Are We Doomed No Matter Who Wins?

At first glance it certainly appears that way.
With Friday’s jobs report confirming the weakness of our economic recovery, the fiscal cliff rapidly coming into view, and American influence abroad continuing to erode, someone has to ask: is America doomed no matter who wins the presidential election?
At first glance it certainly appears that way.
Let’s begin by assuming that Mitt Romney ekes out a victory, winning the national popular vote by a point or two and capturing 275 electoral votes or thereabout. If Romney prevails — and I fervently hope he does — it will most likely be by slim margins such as these.
Let’s also assume that Republicans pick up a few seats in the Senate, probably not enough to retake the majority — even with a Vice President Paul Ryan casting a decisive 51st vote — but enough of a gain to render the upper chamber evenly divided, or nearly so. This, too, is the most plausible outcome, as GOP hopes to win the chamber outright have foundered on the shoals of ill-considered remarks by candidates in Missouri and Indiana, among other misfortunes.
And finally, let’s assume the House remains in Republican hands, with slightly diminished numbers, on the order of five seats lost to Democratic challengers. This, too, seems like the most likely result, as recent wild swings in congressional control appear to have calmed this cycle.

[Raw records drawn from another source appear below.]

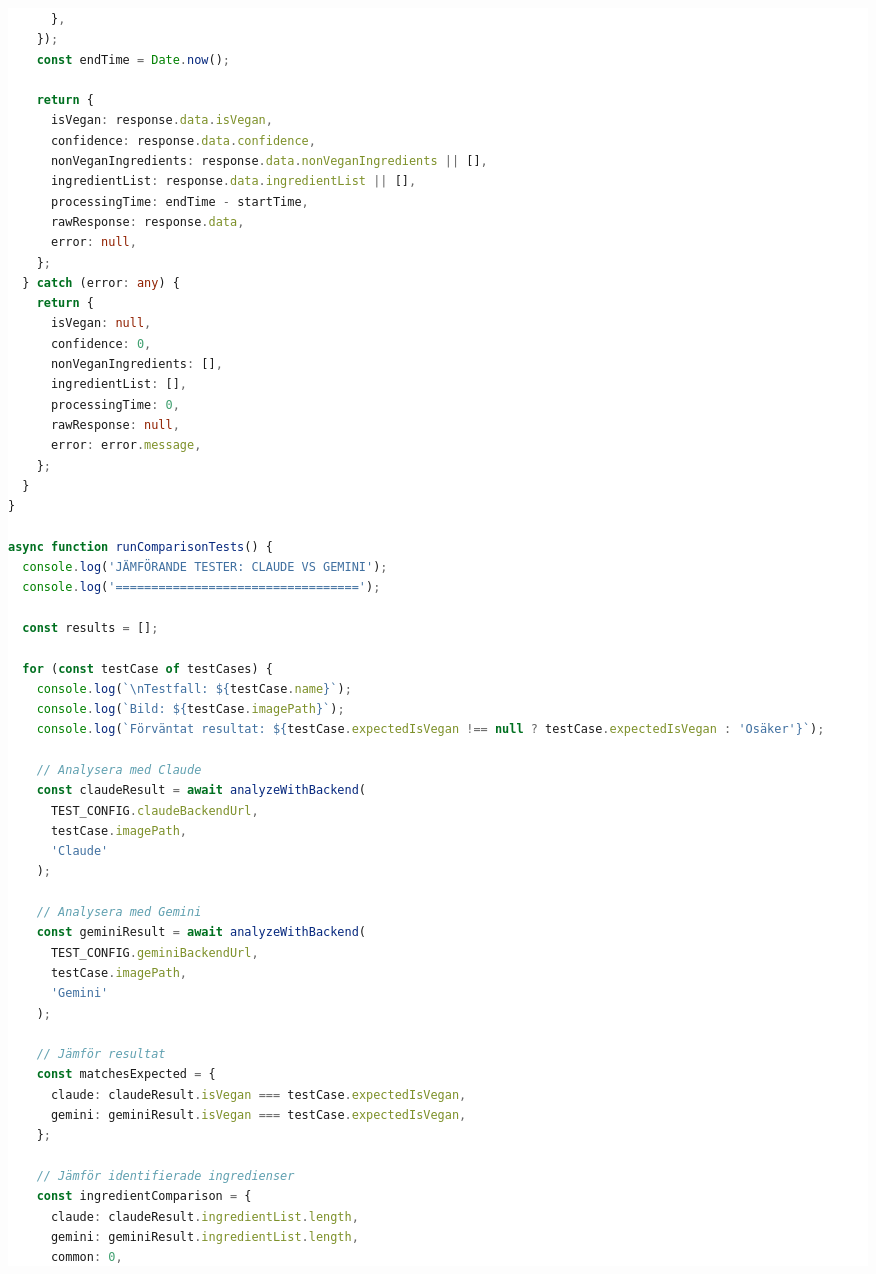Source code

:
 ```typescript
      },
    });
    const endTime = Date.now();
    
    return {
      isVegan: response.data.isVegan,
      confidence: response.data.confidence,
      nonVeganIngredients: response.data.nonVeganIngredients || [],
      ingredientList: response.data.ingredientList || [],
      processingTime: endTime - startTime,
      rawResponse: response.data,
      error: null,
    };
  } catch (error: any) {
    return {
      isVegan: null,
      confidence: 0,
      nonVeganIngredients: [],
      ingredientList: [],
      processingTime: 0,
      rawResponse: null,
      error: error.message,
    };
  }
}

async function runComparisonTests() {
  console.log('JÄMFÖRANDE TESTER: CLAUDE VS GEMINI');
  console.log('==================================');
  
  const results = [];
  
  for (const testCase of testCases) {
    console.log(`\nTestfall: ${testCase.name}`);
    console.log(`Bild: ${testCase.imagePath}`);
    console.log(`Förväntat resultat: ${testCase.expectedIsVegan !== null ? testCase.expectedIsVegan : 'Osäker'}`);
    
    // Analysera med Claude
    const claudeResult = await analyzeWithBackend(
      TEST_CONFIG.claudeBackendUrl, 
      testCase.imagePath, 
      'Claude'
    );
    
    // Analysera med Gemini
    const geminiResult = await analyzeWithBackend(
      TEST_CONFIG.geminiBackendUrl, 
      testCase.imagePath, 
      'Gemini'
    );
    
    // Jämför resultat
    const matchesExpected = {
      claude: claudeResult.isVegan === testCase.expectedIsVegan,
      gemini: geminiResult.isVegan === testCase.expectedIsVegan,
    };
    
    // Jämför identifierade ingredienser
    const ingredientComparison = {
      claude: claudeResult.ingredientList.length,
      gemini: geminiResult.ingredientList.length,
      common: 0,
```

In this scenario, the Republicans will hardly be in a position to claim any sort of mandate from the election, as the country will essentially remain divided straight down the middle. Perhaps Romney will have succeeded, as he strove to do in tapping Ryan as his running mate, in making the election “about big things,” engaging the third-rail issues of entitlement and tax reform. But there would be no conclusive evidence that Americans sided with the Romney-Ryan vision if they elect the GOP tandem narrowly.
Without this mandate, how could a President Romney realistically hope to restore fiscal sanity along the lines of fundamentally changing Medicare and Social Security? How could he spur economic growth with broad-based changes to the tax code vigorously opposed by congressional Democrats? And, perhaps most importantly, how could he roll back or gut Obamacare without a Senate majority, let alone a filibuster-proof one?